A block of data
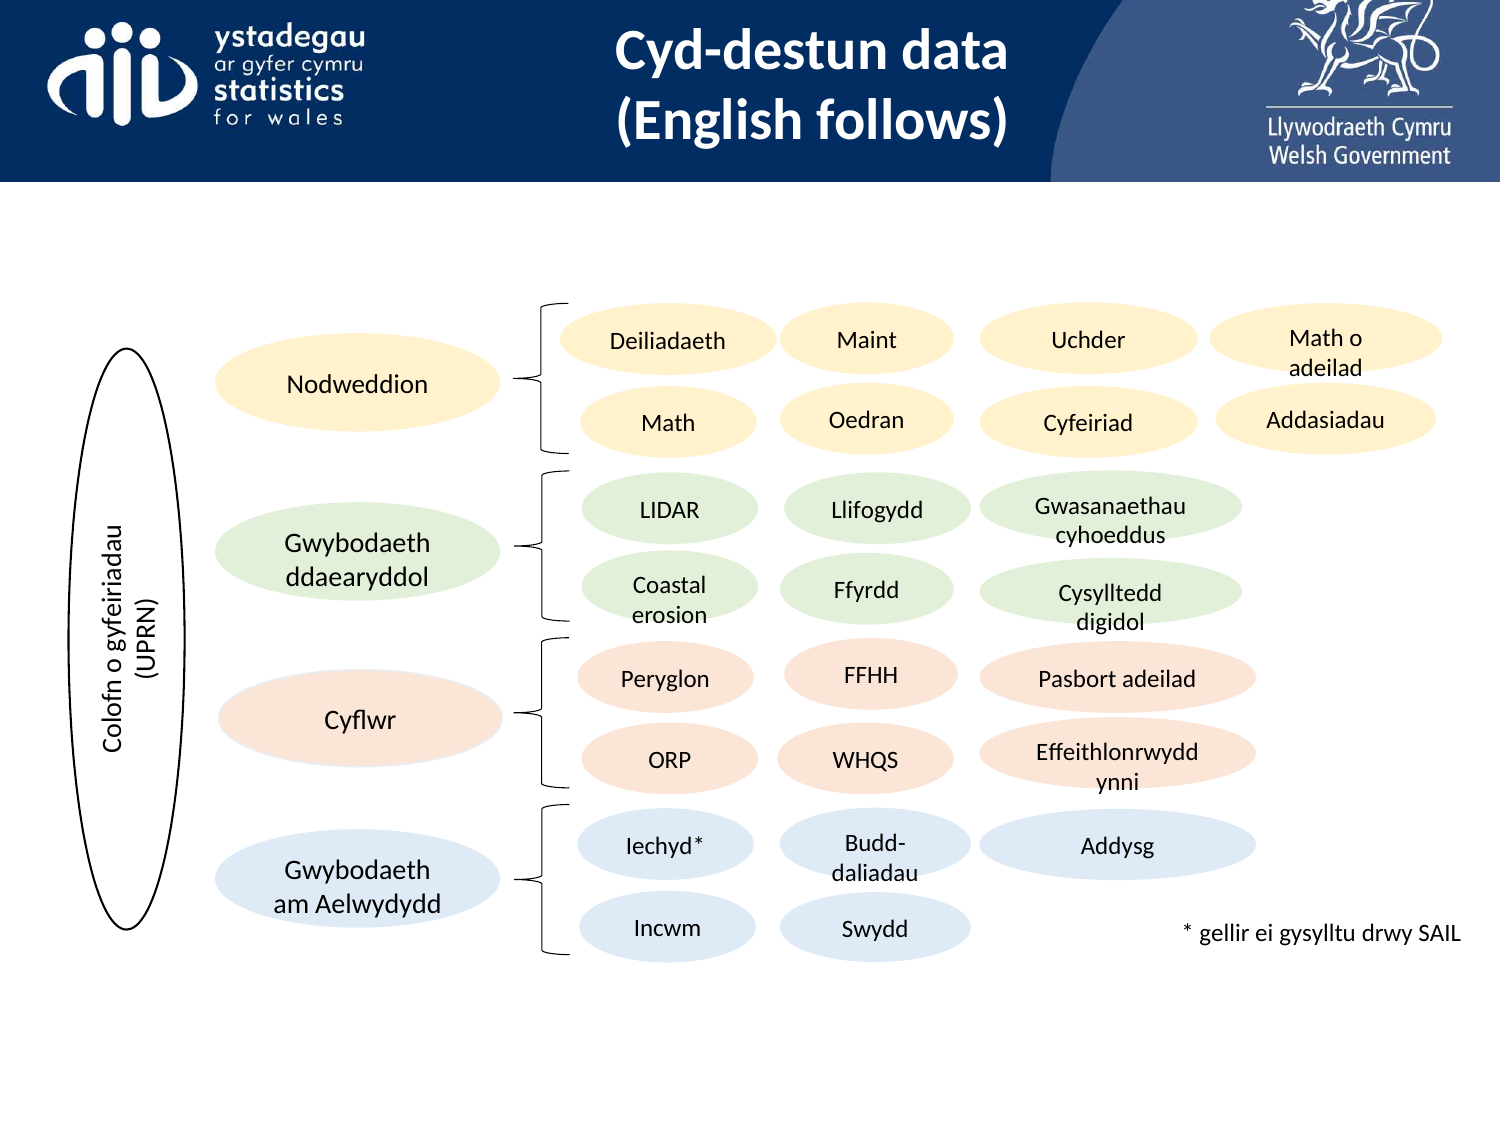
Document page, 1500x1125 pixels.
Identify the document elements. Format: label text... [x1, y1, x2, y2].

text_box FFHH [785, 639, 957, 709]
text_box Addasiadau [1216, 383, 1436, 454]
text_box Gwybodaeth ddaearyddol [216, 503, 500, 600]
text_box Incwm [580, 891, 755, 962]
text_box Math o adeilad [1210, 304, 1442, 373]
text_box Gwasanaethau cyhoeddus [980, 471, 1241, 542]
text_box Cyflwr [218, 669, 502, 767]
text_box Nodweddion [216, 334, 500, 431]
text_box Budd-daliadau [780, 808, 970, 879]
text_box Effeithlonrwydd ynni [980, 718, 1255, 788]
text_box Llifogydd [785, 473, 970, 544]
text_box Math [581, 387, 756, 457]
text_box Swydd [780, 893, 970, 962]
text_box Oedran [781, 383, 953, 454]
text_box Colofn o gyfeiriadau (UPRN) [68, 348, 185, 930]
text_box Coastal erosion [582, 551, 758, 622]
text_box Uchder [980, 303, 1197, 374]
text_box Pasbort adeilad [980, 642, 1255, 712]
title Cyd-destun data (English follows) [380, 3, 1245, 157]
picture [0, 0, 1500, 182]
text_box Addysg [980, 809, 1255, 880]
text_box Maint [781, 303, 953, 374]
text_box Iechyd* [578, 809, 753, 879]
text_box ORP [582, 723, 758, 794]
text_box Deiliadaeth [561, 304, 776, 374]
text_box Peryglon [578, 642, 753, 712]
text_box LIDAR [582, 473, 758, 544]
text_box Cyfeiriad [980, 387, 1197, 457]
text_box * gellir ei gysylltu drwy SAIL [1166, 908, 1482, 955]
text_box WHQS [778, 723, 953, 794]
text_box Ffyrdd [781, 553, 953, 624]
text_box Cysylltedd digidol [980, 559, 1241, 624]
text_box Gwybodaeth am Aelwydydd [216, 830, 500, 927]
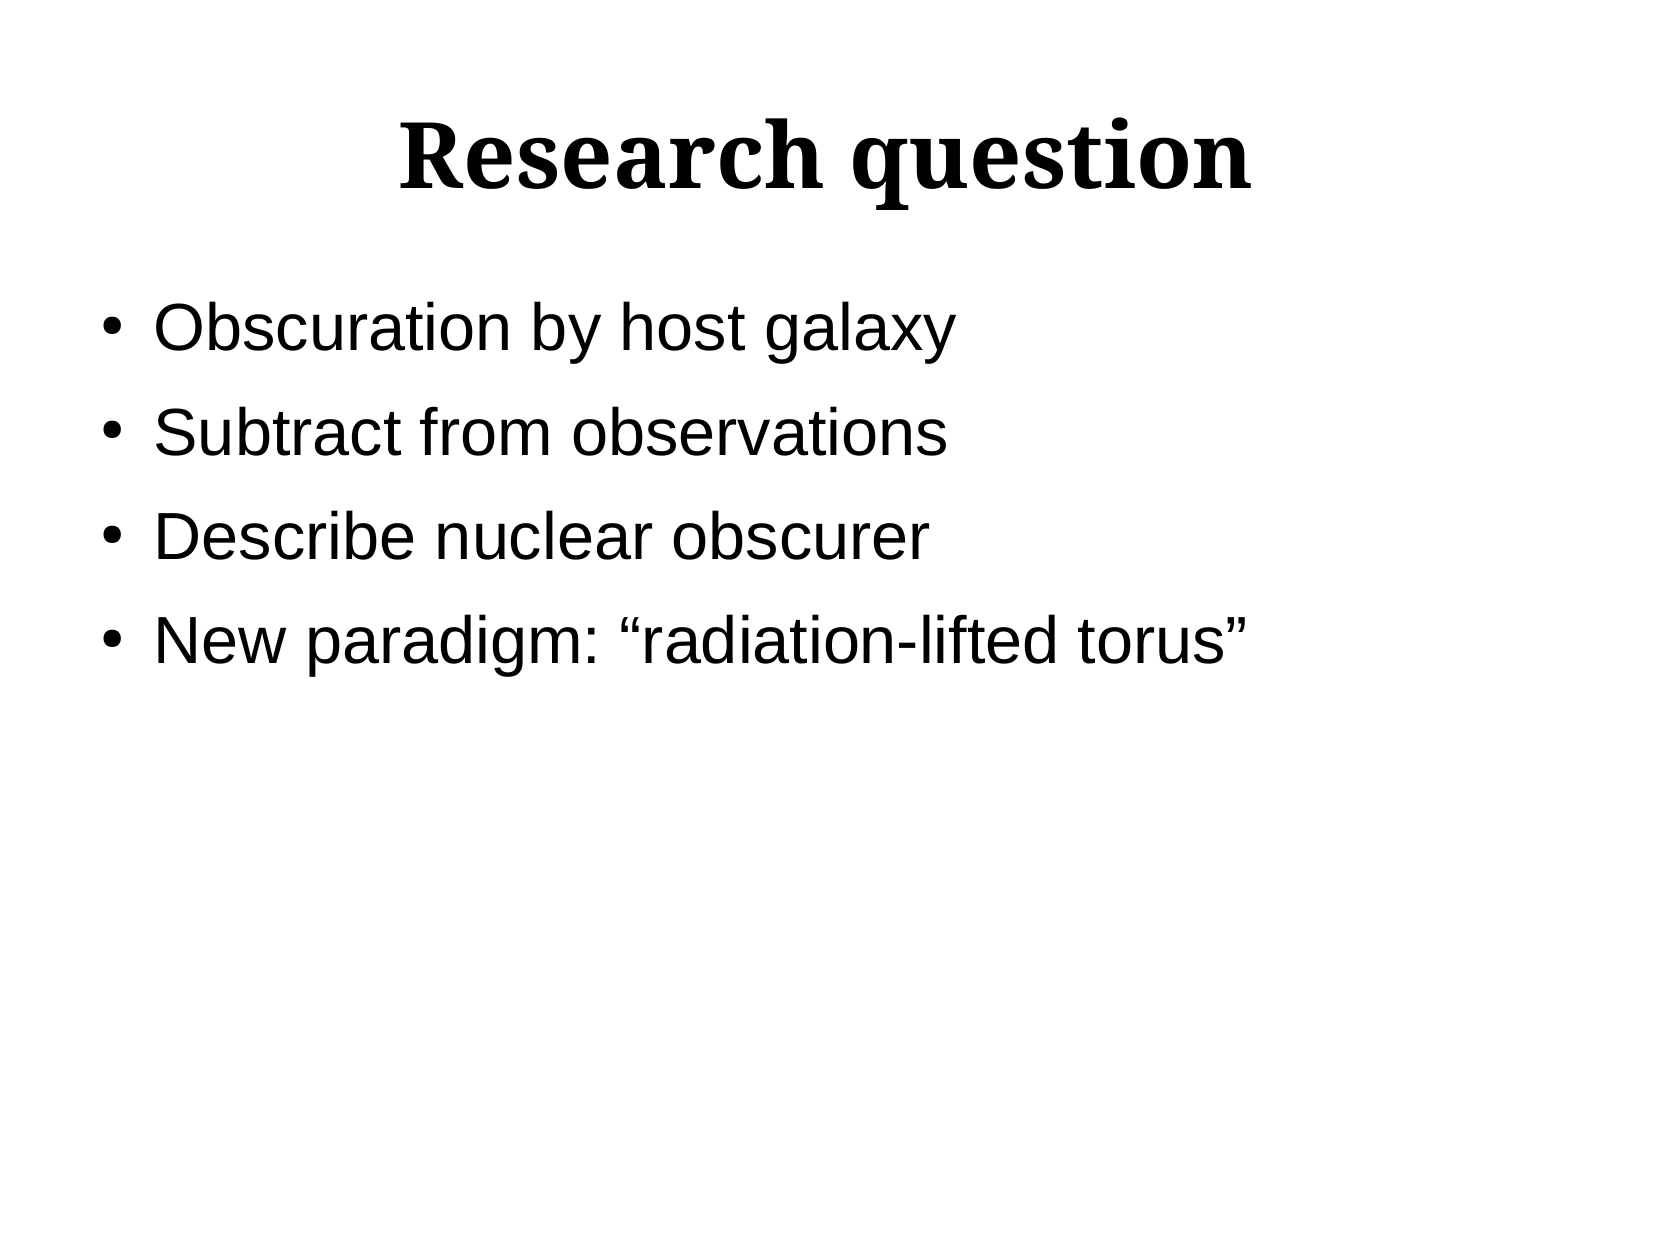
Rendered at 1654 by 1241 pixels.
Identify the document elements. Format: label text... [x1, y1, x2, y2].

list Obscuration by host galaxy Subtract from observations Describe nuclear obscurer New paradigm: “radiation-lifted torus” [82, 290, 1571, 1010]
title Research question [82, 49, 1571, 257]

• The request
Repeat the items starting with the line containing "text_box FFHH [785, 639, 957, 709]" and going on through the line containing "text_box Cysylltedd digidol", with both of those lines included.

• Solution for this task
text_box FFHH [785, 639, 957, 709]
text_box Addasiadau [1216, 383, 1436, 454]
text_box Gwybodaeth ddaearyddol [216, 503, 500, 600]
text_box Incwm [580, 891, 755, 962]
text_box Math o adeilad [1210, 304, 1442, 373]
text_box Gwasanaethau cyhoeddus [980, 471, 1241, 542]
text_box Cyflwr [218, 669, 502, 767]
text_box Nodweddion [216, 334, 500, 431]
text_box Budd-daliadau [780, 808, 970, 879]
text_box Effeithlonrwydd ynni [980, 718, 1255, 788]
text_box Llifogydd [785, 473, 970, 544]
text_box Math [581, 387, 756, 457]
text_box Swydd [780, 893, 970, 962]
text_box Oedran [781, 383, 953, 454]
text_box Colofn o gyfeiriadau (UPRN) [68, 348, 185, 930]
text_box Coastal erosion [582, 551, 758, 622]
text_box Uchder [980, 303, 1197, 374]
text_box Pasbort adeilad [980, 642, 1255, 712]
title Cyd-destun data (English follows) [380, 3, 1245, 157]
picture [0, 0, 1500, 182]
text_box Addysg [980, 809, 1255, 880]
text_box Maint [781, 303, 953, 374]
text_box Iechyd* [578, 809, 753, 879]
text_box ORP [582, 723, 758, 794]
text_box Deiliadaeth [561, 304, 776, 374]
text_box Peryglon [578, 642, 753, 712]
text_box LIDAR [582, 473, 758, 544]
text_box Cyfeiriad [980, 387, 1197, 457]
text_box * gellir ei gysylltu drwy SAIL [1166, 908, 1482, 955]
text_box WHQS [778, 723, 953, 794]
text_box Ffyrdd [781, 553, 953, 624]
text_box Cysylltedd digidol [980, 559, 1241, 624]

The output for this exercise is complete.